Discovering new treatments for tuberculosis
Zgurskaya, a George Lynn Cross Research Professor in the Department of Chemistry and Biochemistry in the Dodge Family College of Arts and Sciences, is the corresponding author of the article “Proton transfer activity of the reconstituted MmpL3 is modulated by substrate mimics and inhibitors,” published in Proceedings of the National Academy of Sciences.
“This is one of the scariest infectious diseases affecting billions of people worldwide,” said Zgurskaya. “Like many other bacterial infections, it is becoming more resistant to antibiotics. Currently, the treatment requires a combination of antibiotics taken by patients for six months, but now imagine that the disease does not respond to the treatment. We are out of therapeutic options for this infection, and we need new drugs. The paper we published is focused on understanding how recently discovered new inhibitors kill the pathogen.”
The team of researchers, which included Casey Stevens, Ph.D., postdoctoral research associate Svitlana Babii and research assistant professor Jitender Mehla, studied MmpL3 transporter and its analogs that are important for the physiology of Mycobacterium tuberculosis and antimycobacterial drug discovery. These transporters are critical for assembling the bacterial outer membrane that is needed for bacterial growth and resistance to antibiotics. In this study, researchers successfully purified and reconstituted MmpL3 and its analogs into artificial membranes. They also generated a series of substrate mimics and inhibitors specific to these transporters and analyzed their activities and properties.

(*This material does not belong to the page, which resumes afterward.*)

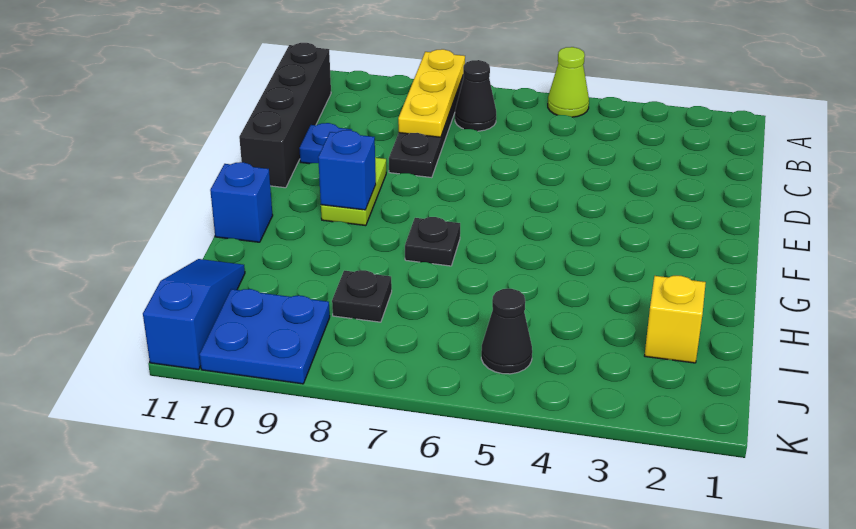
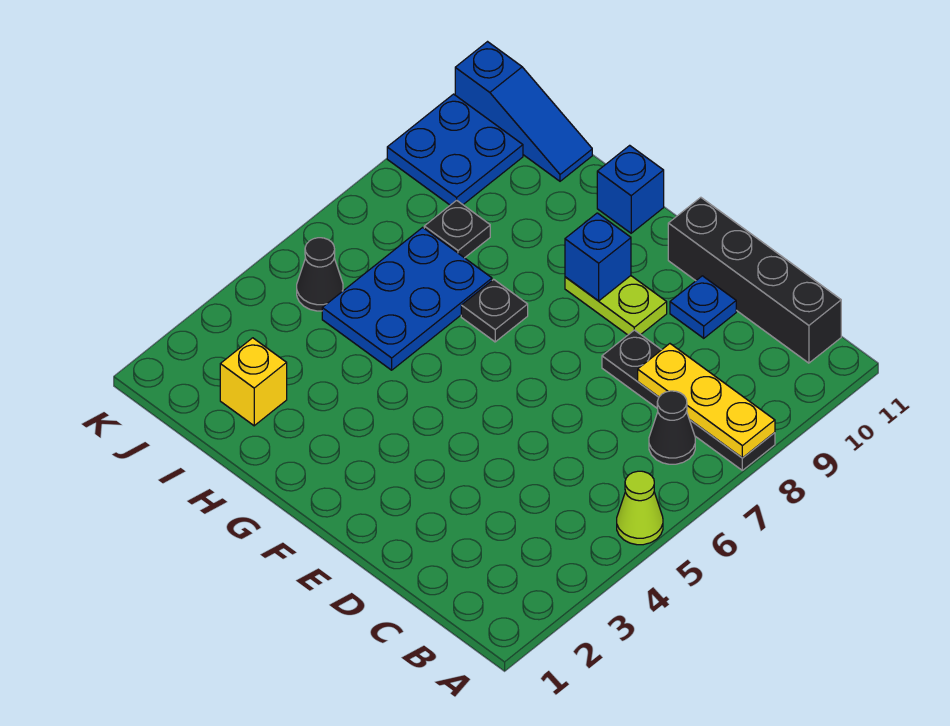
none -> blue plate H5:I7 level 1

Researchers found all reconstituted proteins facilitate proton translocation across membranes but studied MmpL3 analogs differ dramatically in their responses to pH and interactions with substrate mimics and indole-2-carboxamide inhibitors. Their results further suggest that some inhibitors abolish the transport activity of MmpL3 and its analogs by inhibition of proton translocation.
The study provides a biochemical foundation for understanding the mechanism of these transporters and their inhibition by small molecule compounds that will facilitate the development of novel effective antibiotics.
Zgurskaya expects the next step would be to use the methods and techniques the team developed to analyze other inhibitors to identify those that are most effective, which will hopefully then go into clinical trials.
For this research, the OU team collaborated with scientists from Colorado State University, Creighton University and the Georgia Institute of Technology.